A morte de José Alencar ainda merece uma última reflexão. Trata do seu comportamento frente a uma doença tão estigmatizada quanto o câncer e do privilégio que teve por meio dos mais avançados e caros tratamentos. Sem dúvida, isso tudo precisa ser comentado, especialmente por ser o câncer uma doença pouco discutida e por estarmos vivendo uma grave crise no SUS (Sistema único de saúde). Para tanto, O Xiquexiquense se valerá de trechos de 3 textos de especialistas no assunto.
ALENCAR CONVIDOU O PAÍS A ROMPER ESTIGMA QUE RODEIA O CÂNCER(Luciana Holtz, presidente do ONCOGUIA, em Folha de SP de 31/03/11)
Ao se assumir com dor e não se encerrar em torno disso, ao viver sempre que possível o seu dia com normalidade, ao transformar por muitas vezes o quarto do hospital em seu ambiente de trabalho, José Alencar convidou o país a quebrar o estigma que rodeia o câncer e amputa a vontade de vida de milhares de brasileiros.
Cada internação e cirurgia anunciada, além de comover e mobilizar os brasileiros pela determinação de Alencar à vida, colocava o tema do câncer em espaço de discussão.
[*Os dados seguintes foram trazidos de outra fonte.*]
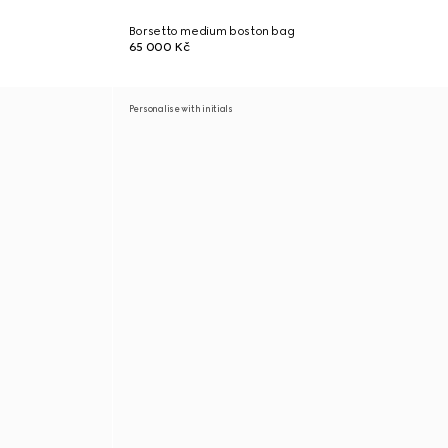
Borsetto medium boston bag
65 000 Kč
Personalise with initials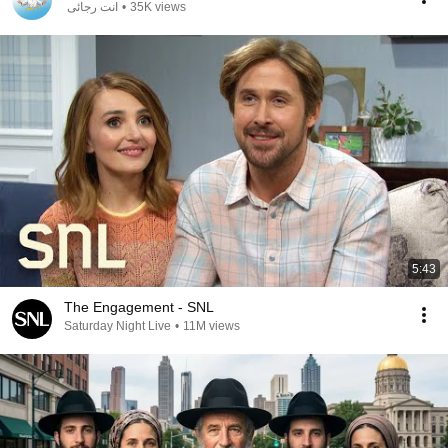
انت رجائى
•
35K views
5:43
The Engagement - SNL
Saturday Night Live
•
11M views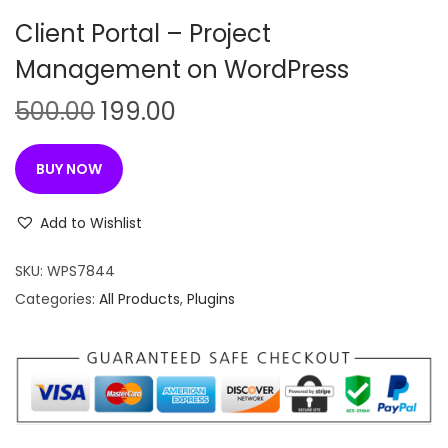
n
Client Portal – Project
Management on WordPress
O
C
500.00
199.00
r
u
i
r
BUY NOW
g
r
i
e
Add to Wishlist
n
n
SKU:
WPS7844
a
t
Categories:
All Products
,
Plugins
l
p
p
r
r
i
i
c
c
e
e
i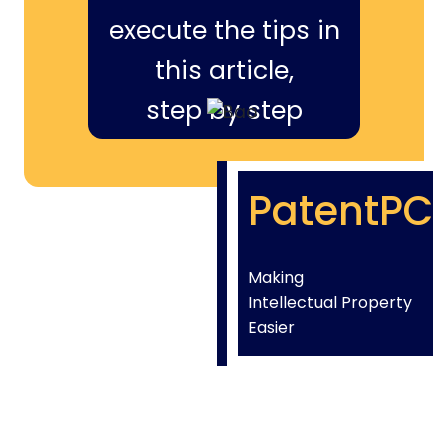
execute the tips in
this article,
step by step
PatentPC
Making
Intellectual Property
Easier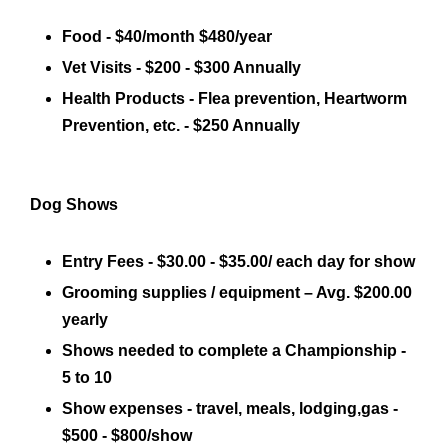
Food - $40/month $480/year
Vet Visits - $200 - $300 Annually
Health Products - Flea prevention, Heartworm
Prevention, etc. - $250 Annually
Dog Shows
Entry Fees - $30.00 - $35.00/ each day for show
Grooming supplies / equipment – Avg. $200.00
yearly
Shows needed to complete a Championship -
5 to 10
Show expenses - travel, meals, lodging,gas -
$500 - $800/show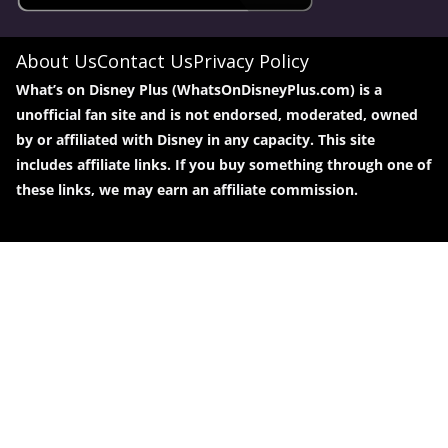
About Us
Contact Us
Privacy Policy
What’s on Disney Plus (WhatsOnDisneyPlus.com) is a
unofficial fan site and is not endorsed, moderated, owned
by or affiliated with Disney in any capacity. This site
includes affiliate links. If you buy something through one of
these links, we may earn an affiliate commission.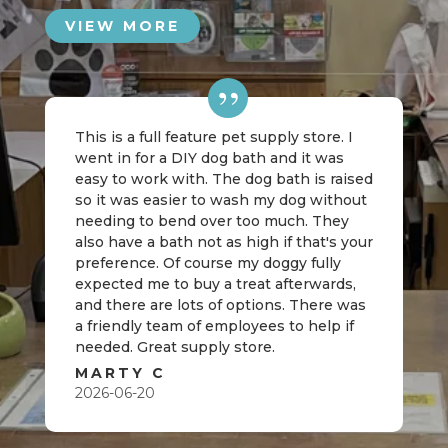
VIEW MORE
This is a full feature pet supply store. I
went in for a DIY dog bath and it was
easy to work with. The dog bath is raised
so it was easier to wash my dog without
needing to bend over too much. They
also have a bath not as high if that's your
preference. Of course my doggy fully
expected me to buy a treat afterwards,
and there are lots of options. There was
a friendly team of employees to help if
needed. Great supply store.
MARTY C
2026-06-20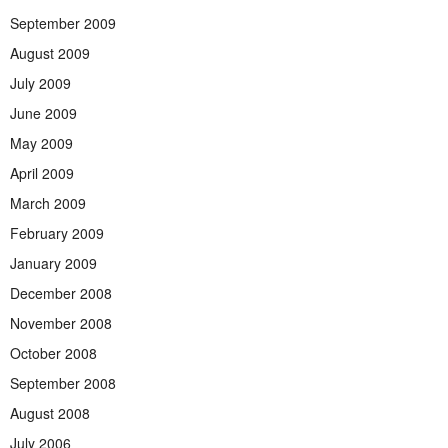
September 2009
August 2009
July 2009
June 2009
May 2009
April 2009
March 2009
February 2009
January 2009
December 2008
November 2008
October 2008
September 2008
August 2008
July 2006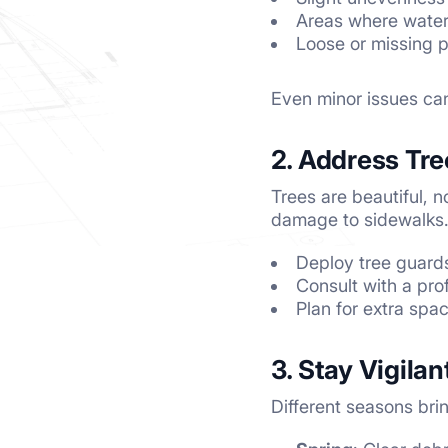
Areas where water 
Loose or missing 
Even minor issues can
2. Address Tre
Trees are beautiful, 
damage to sidewalks. I
Deploy tree guards
Consult with a pro
Plan for extra spa
3. Stay Vigila
Different seasons brin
Quando a imprensa noticiava a prescrição de novo medicamento ao ex-vice-presidente, a chance de cura renovava-se também para outros milhares de brasileiros.
Quando se divulgava a disponibilidade no Brasil do tratamento de excelência que recebeu Alencar, abordavam-se os avanços do país nessa área e discutia-se o imenso caminho que teremos de avançar para oferecer a mesma atenção para quaisquer pacientes.
TRIBUTO A UM PACIENTE(Raul Cutait, chefe da equipe de Alencar, Folha de SP de 31/03/11)
Como na "Canção do Tamoio", de Gonçalves Dias, muitos logo entendem que "A vida é combate,/ Que os fracos abate,/ Que os fortes, os bravos/ Só pode exaltar".
No Brasil, acho que Alencar foi o exemplo público máximo de comportamento aberto, dividindo sua doença e seus sentimentos com a população em geral.
Foi antecedido por Mário Covas, que, quando governador, chegou a chorar em entrevista coletiva enquanto falava de si e de sua doença; por Ana Maria Braga, que, com sua capacidade de comunicação, mostrou grande dignidade ao falar de sua doença e de como a enfrentava; pela atriz Patrícia Pillar, que aumentou o time das pessoas que expuseram sua doença e ajudaram os brasileiros a entender e a conviver com o câncer.
Diga-se de passagem que, no presente, é possível curar mais de 50% de todos os casos diagnosticados de câncer, bem como ampliar o tempo de sobrevida, com qualidade e dignidade, daqueles que têm doenças incuráveis.
Na sua infindável procura pelo significado da vida, o homem usa explicações racionais, emocionais, científicas e religiosas.
Na busca de sentir que a vida valeu a pena, até mesmo sem entendê-la em sua plenitude, tenta conquistar amor, felicidade, paz, saúde, sucesso e tantas outras coisas.
Para mim, o José chegou lá!
O QUE NOS ENSINOU JOSÉ ALENCAR(José Gomes Temporão, ministro da saúde no gov. Lula, Folha de SP de 30/03/11)
Na luta contra o câncer, nosso Zé foi atendido pelos melhores médicos, operado nos melhores hospitais, teve acesso a medicamentos de alto custo e até mesmo experimentais. Tal padrão de qualidade dificilmente está acessível a tempo e hora ao brasileiro comum.
Esse fato era comentado com frequência pelo vice-presidente, mostrando com clareza seu grau de consciência sobre essa situação de exceção. O subfinanciamento crônico que asfixia o Sistema Único de Saúde (SUS) desde sua origem, há pouco mais de 20 anos, reserva apenas para os muito ricos o acesso pleno e ilimitado a todos os avanços da ciência médica.
A insuficiência de recursos financeiros expõe cotidianamente ao desamparo e a riscos a grande maioria dos brasileiros, que depende exclusivamente da saúde pública. E expõe também a riscos e a constrangimentos eticamente dolorosos os médicos e os demais profissionais de saúde.
Entretanto, nossa Constituição assegura a todos os brasileiros o direito à saúde, em seu sentido mais ampliado, e atribui ao Estado a responsabilidade pela garantia do acesso universal. A morte de José Alencar, portanto, também nos serve de alerta para a persistência de iniquidades intoleráveis no acesso ao direito à saúde. Que seja para todos. Sem distinção.